El poeta italiano buscaba así devolver la vida a una forma literaria ancestral que, en la fase crepuscular del Renacimiento, si destacaba por algo era por sus excesos retóricos y su desprecio por la verosimilitud. No lo lograría del todo, por fortuna, ya que –lo explica Micó en su introducción– Tasso se debatió toda su vida entre su vocación artística, abierta a determinadas heterodoxias, y el férreo patrón que se había impuesto. En este sentido se podría decir que la Jerusalén liberada, de forma semejante al Quijote, es un libro que triunfa como prescribía Beckett: fracasando. Y que rinde los últimos honores exactamente al mismo señor que viene a por poner en cuestión.
Si Tasso no hubiera sido, en el fondo, un heterodoxo de sí mismo, nos hubiéramos perdido el espectáculo de esta obra extraña, que apunta lo que más tarde definirá al Quijote: la eterna pugna entre el ideal (literario) y la realidad. Que el poeta de Sorrento hiciera todo esto, al tiempo que ejercía su condición de cortesano, obligado a que su poema, aunque fuera de forma fingida, elogiase a los linajes aristocráticos a los que debía el obligado vasallaje y un inevitable mecenazgo, nos parece increíble.
Todavía lo es más que, sepultada esta motivación por el inevitable paso de los siglos, un poema versificado sobre los hechos de armas de Godofredo de Bullón y sus valerosos caballeros contra el Turco infiel haya acabado siendo una descripción fidedigna de las encrucijadas culturales del siglo XVI. Micó ha trasladado los versos de Tasso, distribuidos en veinte cantos, en estrofas de ocho versos, compuestas por seis versos libres y dos versos de cierre en forma de pareado (con rima asonante o consonante). Una elección que conserva el carácter narrativo del poema sin que pierda su sentido de la musicalidad.

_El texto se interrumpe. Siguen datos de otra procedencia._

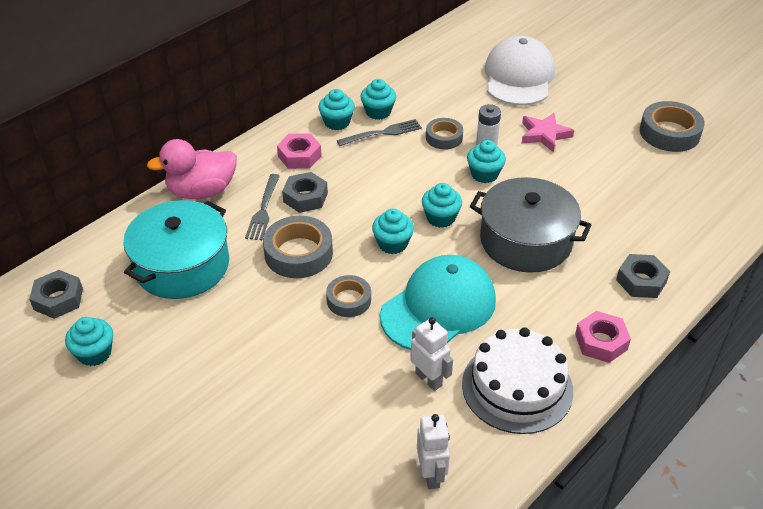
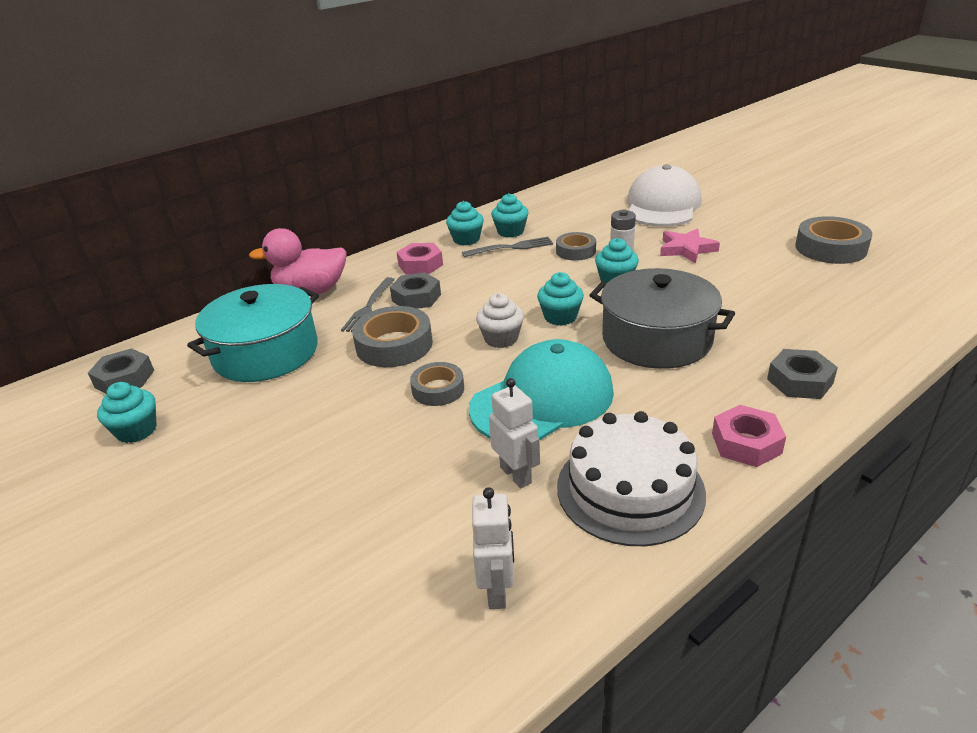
camera: 10 degrees right, 10 degrees down
(392, 244) = (501, 339): turquoise cupcake -> white cupcake

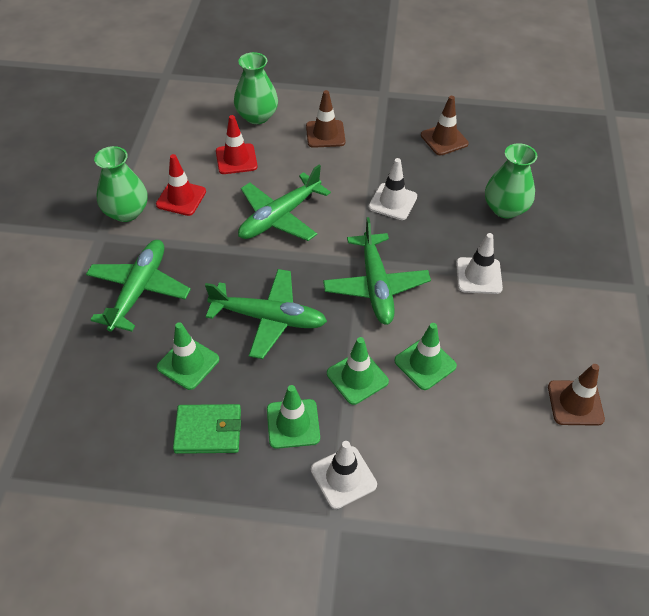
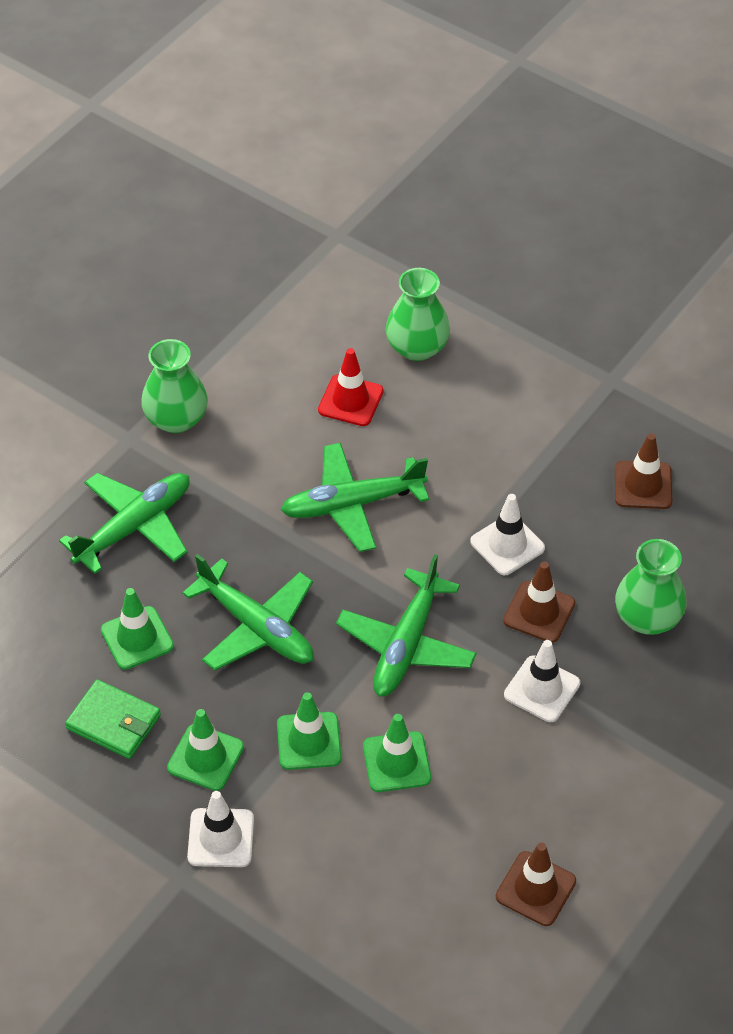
camera: 30 degrees right, 0 degrees up
(181, 198) = (250, 427): red traffic cone -> none
(325, 134) = (488, 411): brown traffic cone -> brown traffic cone (539, 612)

La obra documenta el tormento que debió significar este colosal ejercicio de síntesis entre la tradición de la literatura antigua y la irrupción del idioma del prosaísmo, de cuya pugna da cuenta el doble final del poema, que por un lado se presta a una lectura ortodoxa, cristiana e histórica y, por otro, tolera una alternativa de orden sentimental y novelesco.

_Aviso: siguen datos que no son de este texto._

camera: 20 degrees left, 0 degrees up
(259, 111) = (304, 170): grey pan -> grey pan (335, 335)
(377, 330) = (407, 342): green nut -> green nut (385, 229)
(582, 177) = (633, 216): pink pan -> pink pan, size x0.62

El contraste entre estos dos registros, que fue la causa del escándalo que castigó al poeta, más que un defecto, ha terminado convirtiéndose en su principal rasgo de identidad. La Jerusalén liberada permite apreciar cómo el esfuerzo por escribir según las preceptivas clásicas confronta con una sensibilidad artística ya cercana a la novela moderna que, aunque todavía no había tomado por completo su carta de naturaleza –esto no sucederá hasta 1605, cuando Cervantes publica la Primera Parte del Quijote–, ya está, por así decirlo, en la placenta cultural del momento.

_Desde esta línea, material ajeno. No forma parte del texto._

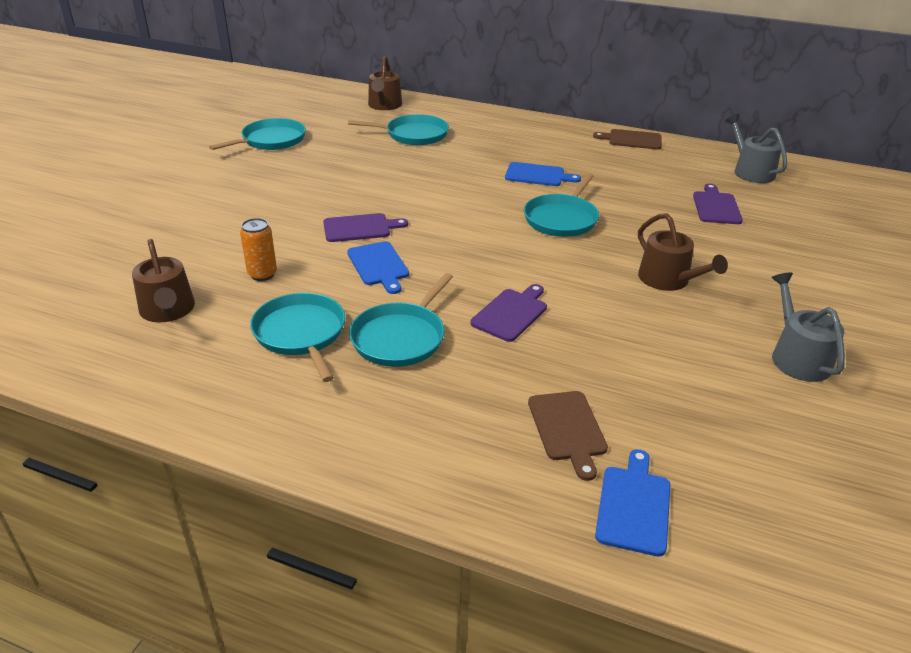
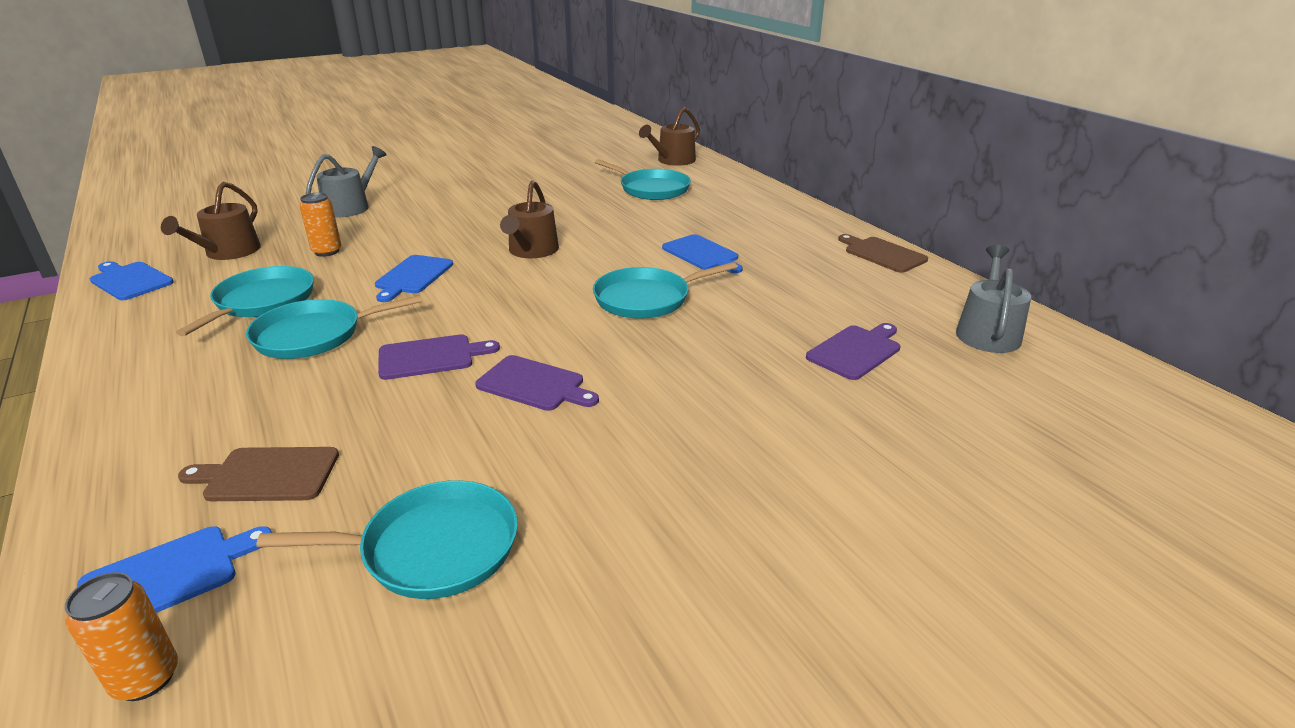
camera: 40 degrees right, 5 degrees down
(128, 372) = (130, 280): none -> blue cutting board
(271, 140) = (527, 163): turquoise pan -> turquoise pan (432, 548)
(360, 228) = (458, 244): purple cutting board -> purple cutting board (534, 384)
(568, 429) = (267, 475): brown cutting board -> brown cutting board turned 60 degrees clockwise
(668, 280) = (640, 397): brown watering can -> brown watering can (531, 251)
(727, 546) = (146, 678): none -> orange can
(797, 357) = (624, 549): grey watering can -> grey watering can (351, 207)

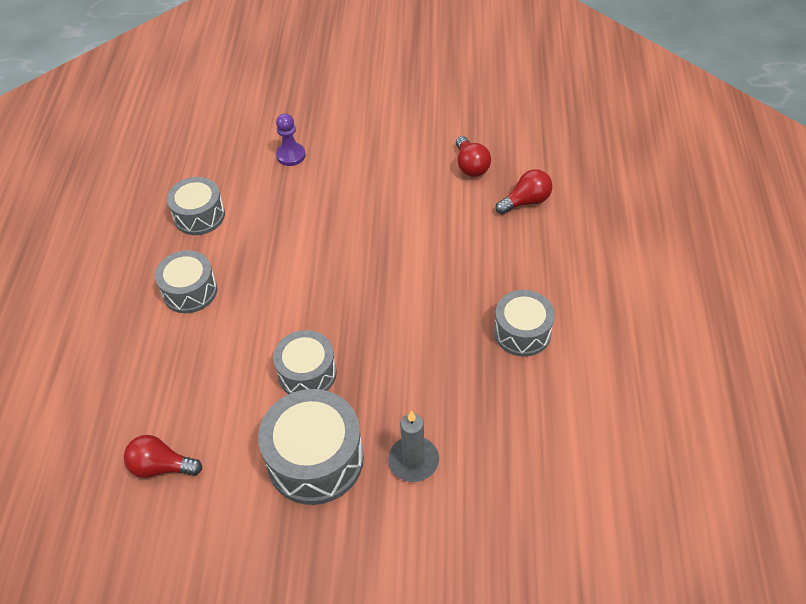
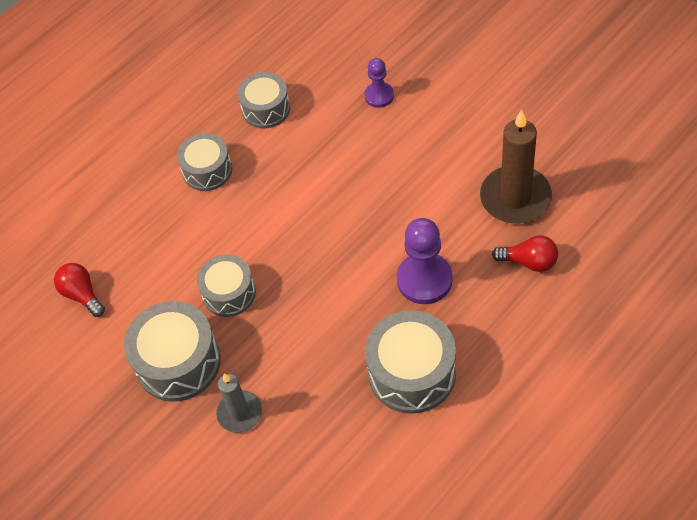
camera: 45 degrees right, 5 degrees up
(462, 261) = (424, 280): none -> purple pawn
(471, 166) = (515, 198): red light bulb -> brown candle
(522, 332) = (412, 373): grey drum -> grey drum, size x1.55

Micó desarrolla todo esto en su introducción: “La historia puso los datos, y la poesía el pathos. El hibridismo y la mezcla, que representaban teóricamente un problema para la deseable restauración de la epopeya clásica después de los supuestos excesos del poema caballeresco, fueron en la práctica la mejor solución (…) Tasso, obsesionado con los purismos que lo rodeaban (el literario y el religioso, fundamentalmente), en el fondo sentía o sabía que los puristas siempre se equivocan y que el arte es una cosa distinta. Nunca perdió de vista la necesidad de asombrar al lector –que también era, todavía, un oyente–, ni abandonó la convicción de que el verso era el medio para conseguirlo (…) Y nos ofrece (con su estilo magnífico y mezclando verdad y ficción, armas y amores, fábula y tragedia) una epopeya moral sublime, reflexiva y melancólica, recorriendo el camino que lleva desde la gran bondad de los antiguos caballeros hasta la ardua tragedia del estado humano”.
La Jerusalén liberada, donde ambos universos se enfrentan en una batalla análoga a la que libraron cristianos y otomanos por Jerusalén, es el canto de cisne de la poesía antigua, capaz de amplificar la realidad y convertirla en verdad antes de que la rueda cambiase de signo y la prosa (realista, desengañada, terrestre) la sustituyera.